Do not confuse messages to maintain the current sequence number or hertbit and message path. Although they duplicate the information that is delivered to the listeners, they differ in that the path messages are sent at regular intervals, while the Hertbits are sent using a more complex algorithm. Hertbitas are defined by two parameters: the initial timet of the hertbit and the number of hertbitas. The first hertbit is sent after a timeout after the last packet. The second herbit is sent twice as long after the previous hertbit. And so on until the right amount of Hertbeats has been sent.
Schematically, it looks like this:
| ____ | _________ | __________________ | _________________________________ | ____
time t ->
where the first dash is the last packet with the payload, and the rest are hertbit.
Nak storm
Not everything is as smooth in PGM as it may seem at first glance. Many who try to use PGM drop out of business because of a problem known as NAK Storm. If we go back to the example of a network over which shares are sent out, then there can be a NAK storm if one of the listeners is too slow and does not have time to read the data from the socket buffer. Coming packets will be ignored because the buffer is clogged and such a client will send many NAK packets (crying baby receiver). In response, the sender will have to publish RDATA packages, which will increase the load on the sender and on all its multicast subscribers, some of which can also become slow clients. A NAK storm is dangerous in that a single source of PGM packets can have a lot of listeners. After processing one NAK and sending an RDATA packet, the source can immediately receive a NAK on the same ODATA packet from another listener. Plus, the listener who detects the loss of the ODATA packet will send a NAK until it receives the NCF. This all can lead to a significant decrease in the protocol's efficiency, since most of the network bandwidth will be spent on sending NAK, NCF and RDATA instead of ODATA.
The PGM protocol has several mechanisms for reducing the negative impact of various kinds of congestion in the network. The number of NAKs that a source receives can be reduced with the help of special listeners of multicast messages - NAK aggregators (designated receiver). These aggregators listen to NAKs on the subnet and send only one NAK to the source from the entire subnet. There are routers capable of independently aggregating NAKs from a subnet, these are PGM routers.
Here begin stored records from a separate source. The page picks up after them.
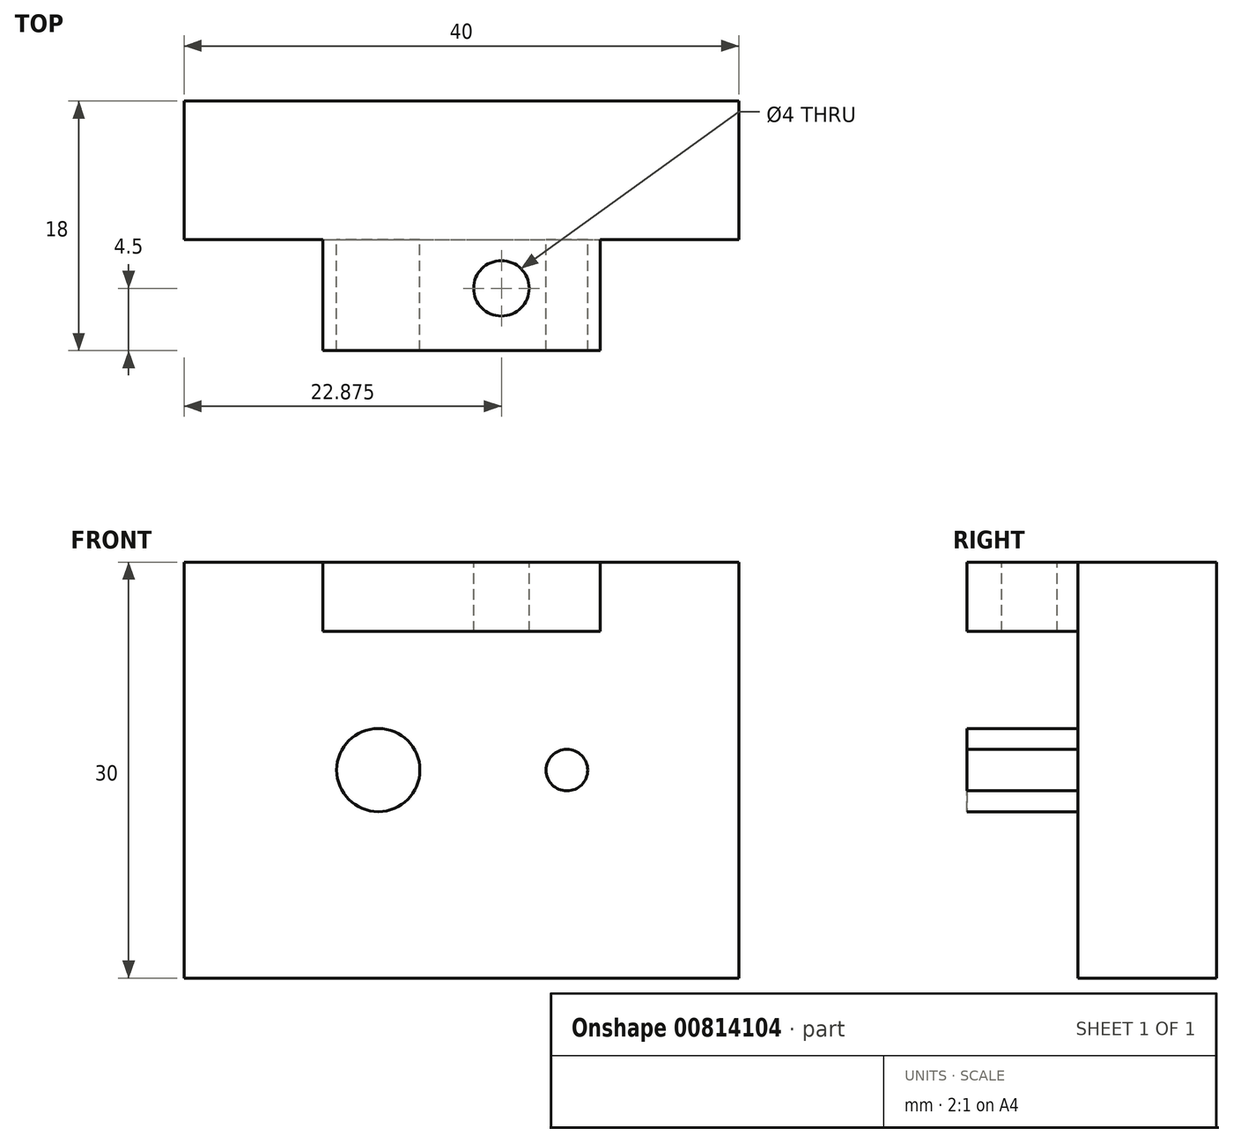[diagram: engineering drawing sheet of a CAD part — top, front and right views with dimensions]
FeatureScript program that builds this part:
annotation { "Feature Type Name" : "Feature", "Feature Type Description" : "" }
export const myFeature = defineFeature(function(context is Context, id is Id, definition is map)
    precondition{}
    {
        {
            var Q0;
            Q0=qCreatedBy(makeId("Front.planeOp"),FACE);
            var sketch = newSketch(context, id + "F0", { "sketchPlane" : qUnion([Q0])});
            skLineSegment(sketch, "E0.bottom", {"start": v(0, 0) * mm, "end": v(40, 0) * mm});
            skLineSegment(sketch, "E0.top", {"start": v(0, 30) * mm, "end": v(40, 30) * mm});
            skLineSegment(sketch, "E0.left", {"start": v(0, 0) * mm, "end": v(0, 30) * mm});
            skLineSegment(sketch, "E0.right", {"start": v(40, 0) * mm, "end": v(40, 30) * mm});
            skSolve(sketch);
        }
        {
            var Q0;
            Q0 = qSketchRegion(id + "F0", true);
            extrude(context, id + "F1", {"entities" : qUnion([Q0]), "depth" : 10 * mm, "offsetDistance" : 25 * mm});
        }
        {
            var Q0;
            Q0=makeQuery(id+"F1.opExtrude","CAP_FACE",FACE,{"disambiguationData":[OSD([sQuery(id+"F0.wireOp",EDGE,"E0.bottom"),sQuery(id+"F0.wireOp",EDGE,"E0.top"),sQuery(id+"F0.wireOp",EDGE,"E0.left"),sQuery(id+"F0.wireOp",EDGE,"E0.right")])],"isStart":false});
            var sketch = newSketch(context, id + "F2", { "sketchPlane" : qUnion([Q0])});
            skCircle(sketch, "E1", {"center": v(14, 15) * mm, "radius": 3 * mm});
            skPoint(sketch, "E1.centerSnap0", {"position": v(0, 15) * mm});
            skCircle(sketch, "E2", {"center": v(27.6, 15) * mm, "radius": 1.5 * mm});
            skLineSegment(sketch, "E3.bottom", {"start": v(10, 30) * mm, "end": v(30, 30) * mm});
            skLineSegment(sketch, "E3.top", {"start": v(10, 25) * mm, "end": v(30, 25) * mm});
            skLineSegment(sketch, "E3.left", {"start": v(10, 30) * mm, "end": v(10, 25) * mm});
            skLineSegment(sketch, "E3.right", {"start": v(30, 30) * mm, "end": v(30, 25) * mm});
            skSolve(sketch);
        }
        {
            var Q0;
            Q0 = qSketchRegion(id + "F2", true);
            extrude(context, id + "F3", {"entities" : qUnion([Q0]), "operationType" : NewBodyOperationType.ADD, "depth" : 8 * mm, "offsetDistance" : 25 * mm});
        }
        {
            var Q0;
            Q0=makeQuery(id+"F3.boolean.opBoolean","MERGE",FACE,{"derivedFrom":[makeQuery(id+"F1.opExtrude","SWEPT_FACE",FACE,{"disambiguationData":[OSD([sQuery(id+"F0.wireOp",EDGE,"E0.top")])]}),makeQuery(id+"F3.opExtrude","SWEPT_FACE",FACE,{"disambiguationData":[OSD([sQuery(id+"F2.wireOp",EDGE,"E3.bottom")])]})]});
            var sketch = newSketch(context, id + "F4", { "sketchPlane" : qUnion([Q0])});
            skCircle(sketch, "E4", {"center": v(22.88, -13.5) * mm, "radius": 2 * mm});
            skSolve(sketch);
        }
        {
            var Q0;
            Q0 = qSketchRegion(id + "F4", true);
            extrude(context, id + "F5", {"entities" : qUnion([Q0]), "operationType" : NewBodyOperationType.REMOVE, "endBound" : BoundingType.UP_TO_NEXT, "oppositeDirection" : true, "depth" : 25 * mm, "offsetDistance" : 25 * mm});
        }
    });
PGM also allows the presence of special network elements (designated local repairer or designated local retransmitter), which can independently respond with RDATA packets to the NAK. This allows you to build a topology in which slow clients do not affect the work of students from other subnets.

PGM also allows you to set different options - timeouts and counters to suppress the NAK storm. The selection of these timeouts is a separate magic, in which lies the difficulty of working with PGM. On the listeners side it
- the time that passes after detecting packet loss before the first NAK is generated
- the time that passes before re-sending the NAK if the NCF was not received
- the time that passes from receiving the NCF to sending a new NAK if RDATA was not received
- maximum number of NAKs that a listener can send
On the sender side it is
- the time that elapses between receiving the first NAK and sending the RDATA
- time for which duplicate NAKs are ignored after RDATA has been sent
- rate limit on which RDATA packets are sent (bytes per second)
In general, I think from the foregoing it is not difficult to guess why PGM and its variations have become so popular when developing systems with low response time (low-latency systems). This protocol has a shorter response time than reliable protocols using positive packet acknowledgment, and allows you to increase the number of message listeners without compromising response time.
A question for thought. Why do GFS and Hadoop use TCP instead of reliable multicast? It’s a known fact that all data is replicated in GFS and HFS to at least three different boxes. Is it really possible to copy packets from a socket to a socket more efficiently or reliably than to replicate packets on network equipment?